** Request **
Among the lines below, return each one that contains the word "every".

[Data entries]
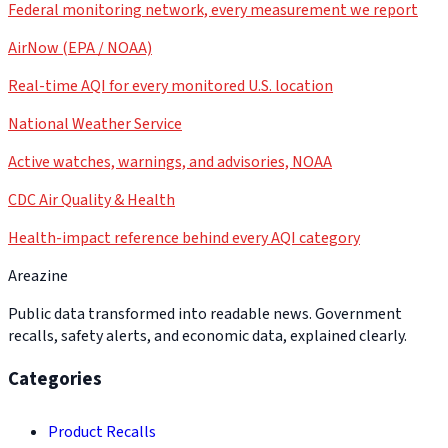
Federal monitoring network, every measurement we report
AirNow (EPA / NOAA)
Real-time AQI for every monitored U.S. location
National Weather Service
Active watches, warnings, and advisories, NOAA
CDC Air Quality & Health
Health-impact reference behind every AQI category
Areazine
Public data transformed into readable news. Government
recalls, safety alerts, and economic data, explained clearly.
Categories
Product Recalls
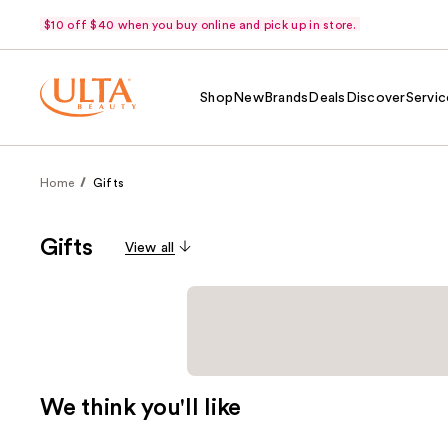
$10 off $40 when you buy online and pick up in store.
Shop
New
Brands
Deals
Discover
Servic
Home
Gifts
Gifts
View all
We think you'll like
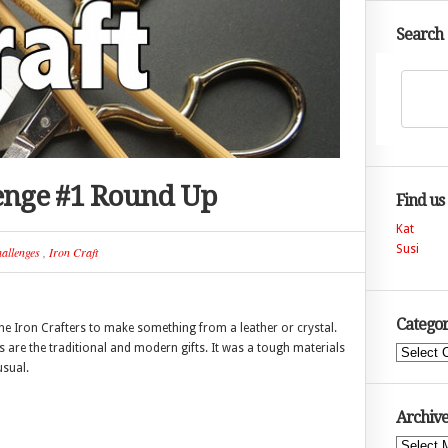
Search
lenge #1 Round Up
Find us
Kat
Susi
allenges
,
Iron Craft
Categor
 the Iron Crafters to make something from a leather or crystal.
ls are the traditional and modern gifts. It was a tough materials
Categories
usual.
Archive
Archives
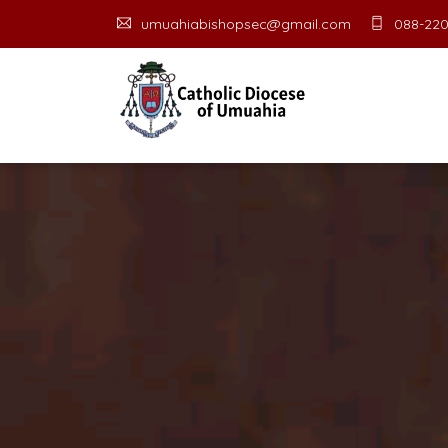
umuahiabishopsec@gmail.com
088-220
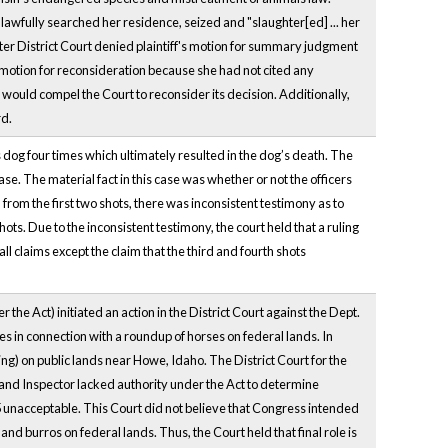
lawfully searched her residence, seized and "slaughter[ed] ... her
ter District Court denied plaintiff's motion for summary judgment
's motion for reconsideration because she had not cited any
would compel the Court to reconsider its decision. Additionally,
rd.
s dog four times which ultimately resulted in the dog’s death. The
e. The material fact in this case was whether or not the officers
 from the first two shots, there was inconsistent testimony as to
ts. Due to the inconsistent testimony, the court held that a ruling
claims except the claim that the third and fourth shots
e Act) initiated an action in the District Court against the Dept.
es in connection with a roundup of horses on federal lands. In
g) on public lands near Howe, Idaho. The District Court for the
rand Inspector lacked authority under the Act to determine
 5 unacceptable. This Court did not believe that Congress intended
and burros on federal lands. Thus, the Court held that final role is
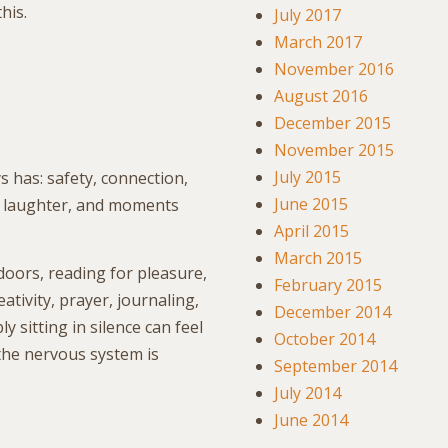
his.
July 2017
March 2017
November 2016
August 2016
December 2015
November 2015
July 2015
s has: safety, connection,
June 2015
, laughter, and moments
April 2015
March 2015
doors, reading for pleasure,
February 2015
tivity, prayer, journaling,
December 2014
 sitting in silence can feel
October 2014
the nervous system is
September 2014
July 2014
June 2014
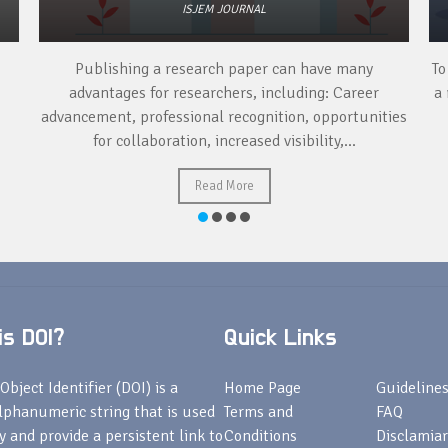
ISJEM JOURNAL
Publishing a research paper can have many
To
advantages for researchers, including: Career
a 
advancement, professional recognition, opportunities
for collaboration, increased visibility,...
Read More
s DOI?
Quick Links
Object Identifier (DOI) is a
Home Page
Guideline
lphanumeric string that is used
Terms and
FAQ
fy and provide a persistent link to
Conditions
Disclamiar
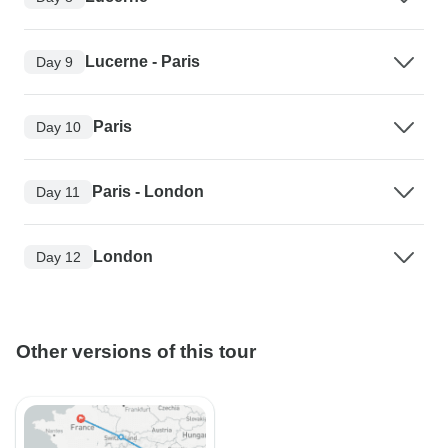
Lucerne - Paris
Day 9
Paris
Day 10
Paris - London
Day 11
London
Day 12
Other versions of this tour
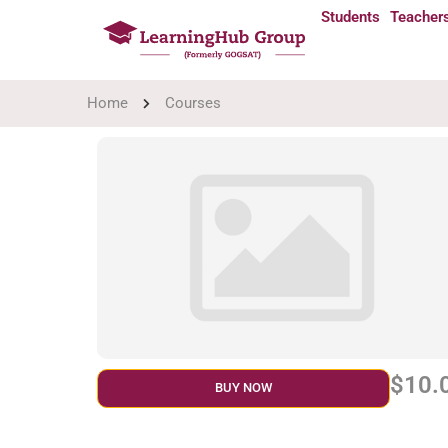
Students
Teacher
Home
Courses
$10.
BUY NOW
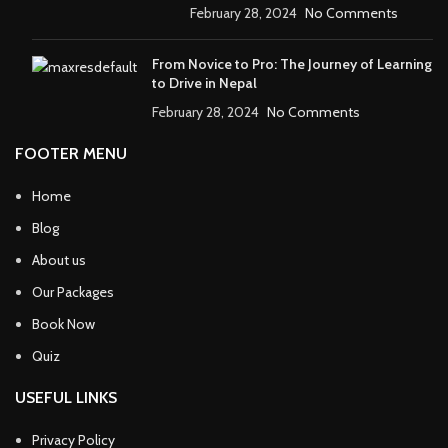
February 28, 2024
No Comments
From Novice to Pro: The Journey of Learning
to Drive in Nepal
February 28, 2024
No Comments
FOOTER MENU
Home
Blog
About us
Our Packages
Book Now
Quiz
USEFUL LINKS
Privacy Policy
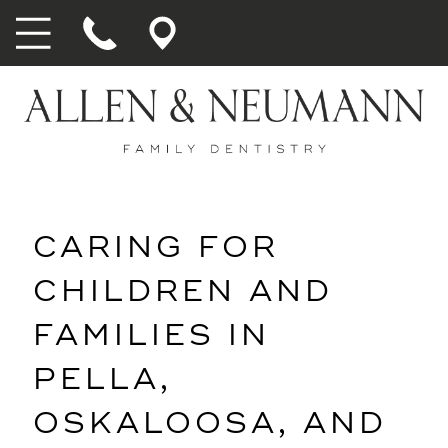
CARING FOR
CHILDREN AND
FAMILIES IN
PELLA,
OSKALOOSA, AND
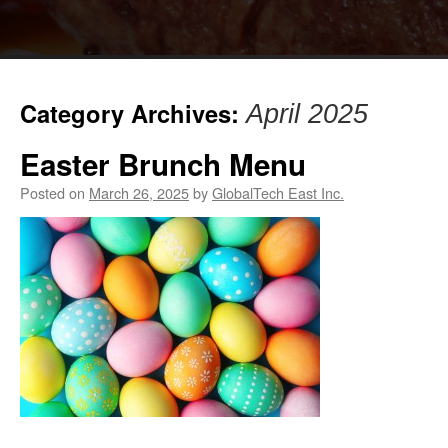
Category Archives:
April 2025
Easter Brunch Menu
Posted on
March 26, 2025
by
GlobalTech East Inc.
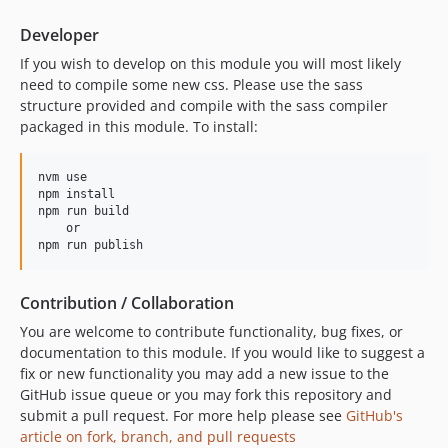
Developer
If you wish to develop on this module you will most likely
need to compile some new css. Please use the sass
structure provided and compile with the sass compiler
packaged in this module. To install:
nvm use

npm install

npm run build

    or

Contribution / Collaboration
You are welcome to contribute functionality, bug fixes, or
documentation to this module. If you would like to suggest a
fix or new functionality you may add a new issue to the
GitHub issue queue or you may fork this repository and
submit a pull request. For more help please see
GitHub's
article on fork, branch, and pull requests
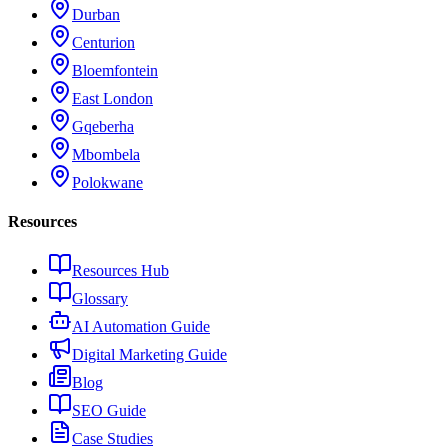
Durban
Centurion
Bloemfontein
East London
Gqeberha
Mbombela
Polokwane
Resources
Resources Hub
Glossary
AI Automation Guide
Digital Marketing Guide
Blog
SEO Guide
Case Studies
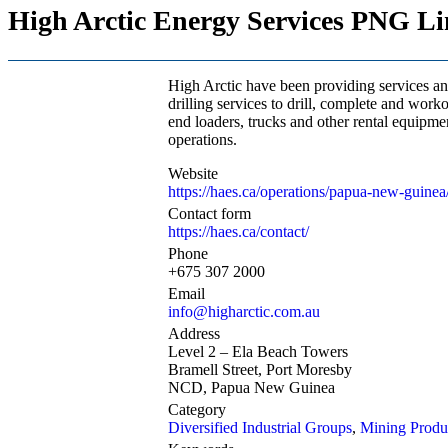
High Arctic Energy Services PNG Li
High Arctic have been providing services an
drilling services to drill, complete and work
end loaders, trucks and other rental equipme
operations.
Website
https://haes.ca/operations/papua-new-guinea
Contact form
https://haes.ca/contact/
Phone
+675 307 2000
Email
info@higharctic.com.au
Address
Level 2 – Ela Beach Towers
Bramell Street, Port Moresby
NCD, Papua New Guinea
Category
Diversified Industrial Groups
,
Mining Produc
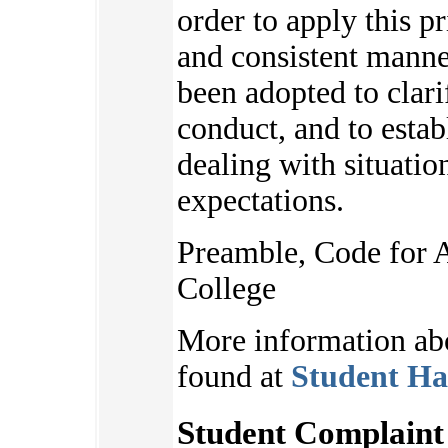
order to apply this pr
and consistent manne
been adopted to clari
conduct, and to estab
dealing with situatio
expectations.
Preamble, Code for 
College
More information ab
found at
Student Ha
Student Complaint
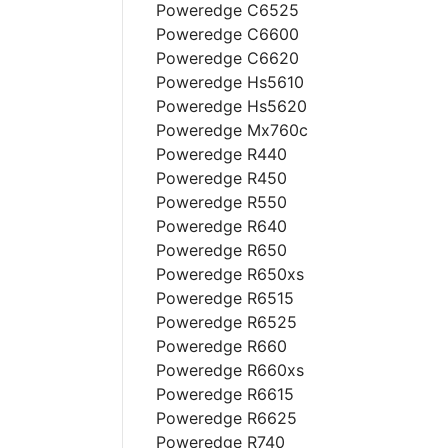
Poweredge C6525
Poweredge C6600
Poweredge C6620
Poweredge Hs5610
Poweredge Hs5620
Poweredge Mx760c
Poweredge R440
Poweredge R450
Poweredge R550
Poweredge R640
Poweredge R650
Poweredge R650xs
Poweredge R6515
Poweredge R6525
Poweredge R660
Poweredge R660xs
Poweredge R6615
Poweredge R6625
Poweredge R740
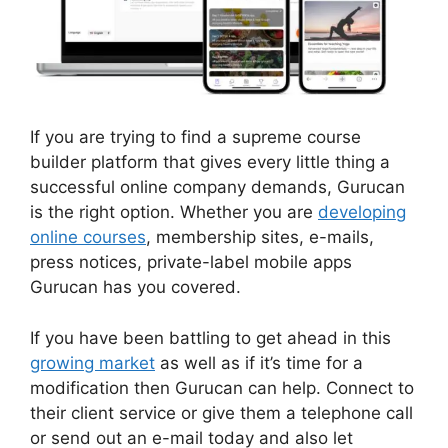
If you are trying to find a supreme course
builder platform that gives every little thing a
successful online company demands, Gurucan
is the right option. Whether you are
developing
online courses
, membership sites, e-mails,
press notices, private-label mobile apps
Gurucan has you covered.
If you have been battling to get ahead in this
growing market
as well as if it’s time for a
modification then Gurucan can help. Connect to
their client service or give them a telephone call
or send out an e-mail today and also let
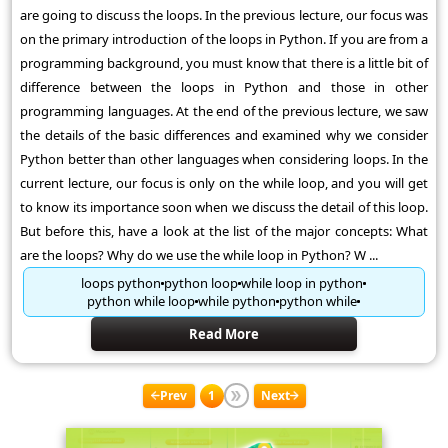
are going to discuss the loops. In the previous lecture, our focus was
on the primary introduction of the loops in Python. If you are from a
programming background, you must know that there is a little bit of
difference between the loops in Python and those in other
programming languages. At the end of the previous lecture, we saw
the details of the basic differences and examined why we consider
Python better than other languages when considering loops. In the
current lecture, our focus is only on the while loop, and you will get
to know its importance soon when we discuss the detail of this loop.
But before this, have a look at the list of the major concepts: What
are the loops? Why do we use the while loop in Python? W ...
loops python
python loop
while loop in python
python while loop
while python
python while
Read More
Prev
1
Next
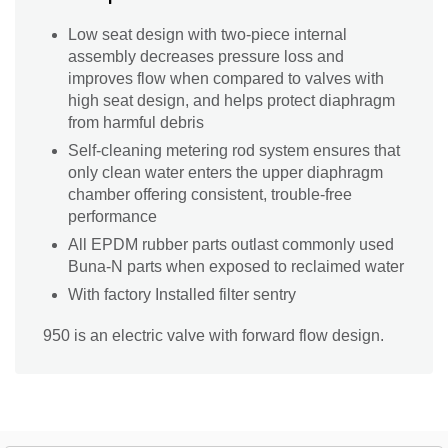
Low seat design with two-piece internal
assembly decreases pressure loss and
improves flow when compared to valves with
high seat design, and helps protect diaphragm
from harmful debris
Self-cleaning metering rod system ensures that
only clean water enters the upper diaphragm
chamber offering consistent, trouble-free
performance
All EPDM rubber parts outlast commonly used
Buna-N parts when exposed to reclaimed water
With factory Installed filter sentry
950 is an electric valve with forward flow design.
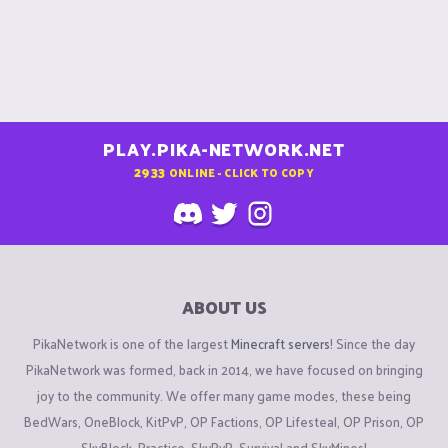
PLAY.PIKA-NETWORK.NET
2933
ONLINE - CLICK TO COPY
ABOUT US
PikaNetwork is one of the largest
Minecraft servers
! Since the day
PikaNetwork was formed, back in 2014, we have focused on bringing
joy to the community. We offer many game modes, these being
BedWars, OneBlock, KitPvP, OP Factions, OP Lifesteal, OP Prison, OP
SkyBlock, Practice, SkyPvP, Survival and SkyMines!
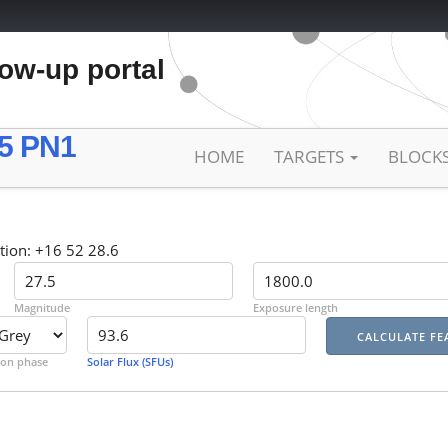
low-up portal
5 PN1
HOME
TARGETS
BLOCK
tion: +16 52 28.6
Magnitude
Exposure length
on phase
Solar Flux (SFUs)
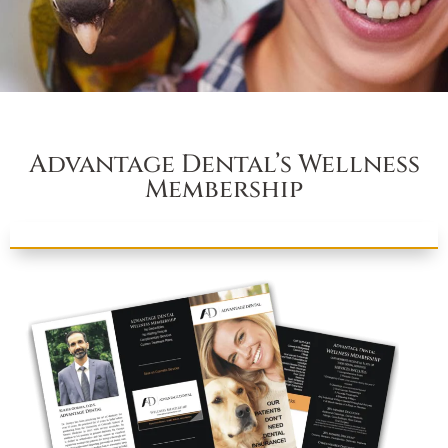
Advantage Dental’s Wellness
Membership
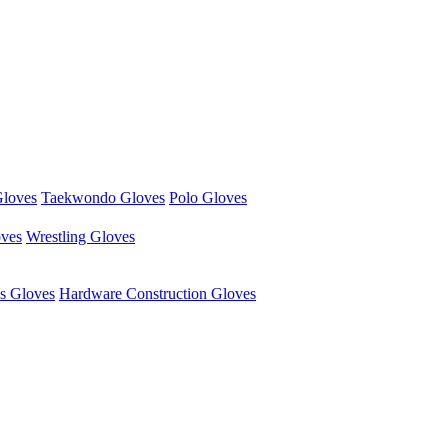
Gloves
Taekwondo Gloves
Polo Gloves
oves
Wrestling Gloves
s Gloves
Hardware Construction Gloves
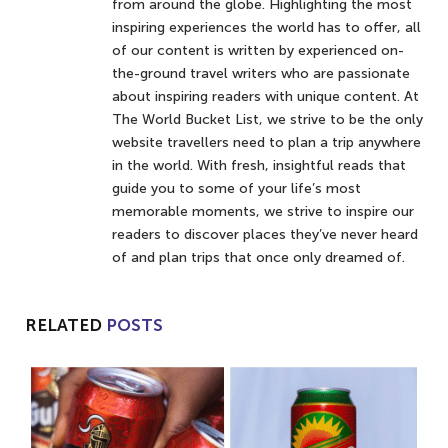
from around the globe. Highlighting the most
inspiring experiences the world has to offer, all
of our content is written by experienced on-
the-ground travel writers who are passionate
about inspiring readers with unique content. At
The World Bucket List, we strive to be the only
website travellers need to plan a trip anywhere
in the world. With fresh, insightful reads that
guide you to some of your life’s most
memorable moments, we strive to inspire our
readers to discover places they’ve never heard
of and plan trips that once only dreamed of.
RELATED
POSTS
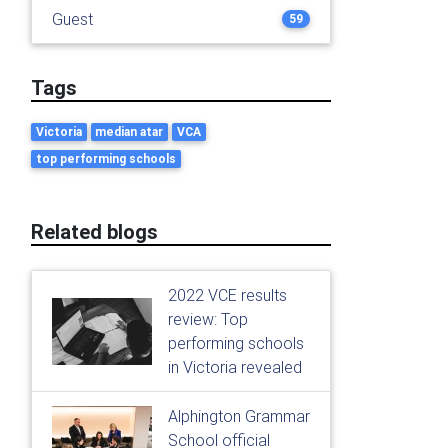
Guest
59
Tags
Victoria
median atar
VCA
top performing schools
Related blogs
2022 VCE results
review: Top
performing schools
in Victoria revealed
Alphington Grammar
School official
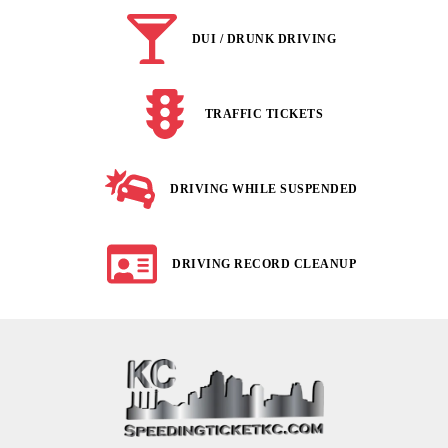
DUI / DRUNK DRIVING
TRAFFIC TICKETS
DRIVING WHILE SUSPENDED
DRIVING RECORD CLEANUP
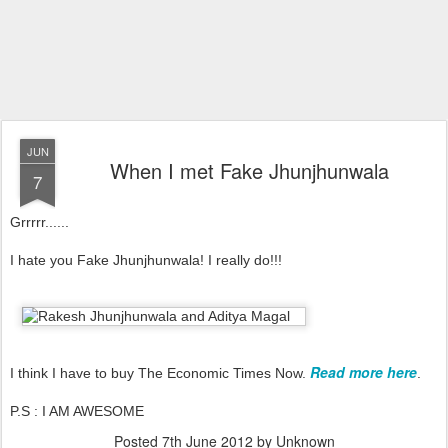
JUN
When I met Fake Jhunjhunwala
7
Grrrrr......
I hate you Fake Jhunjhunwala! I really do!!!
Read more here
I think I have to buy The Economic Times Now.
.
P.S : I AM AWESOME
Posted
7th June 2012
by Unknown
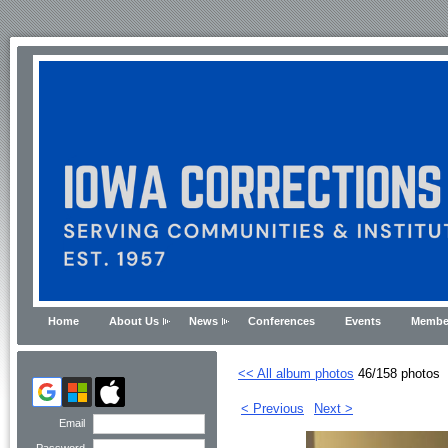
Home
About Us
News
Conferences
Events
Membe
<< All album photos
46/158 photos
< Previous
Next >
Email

** Written response **
Federal monitoring network, every measurement we report
Real-time AQI for every monitored U.S. location
Health-impact reference behind every AQI category
builder platform that gives every little thing a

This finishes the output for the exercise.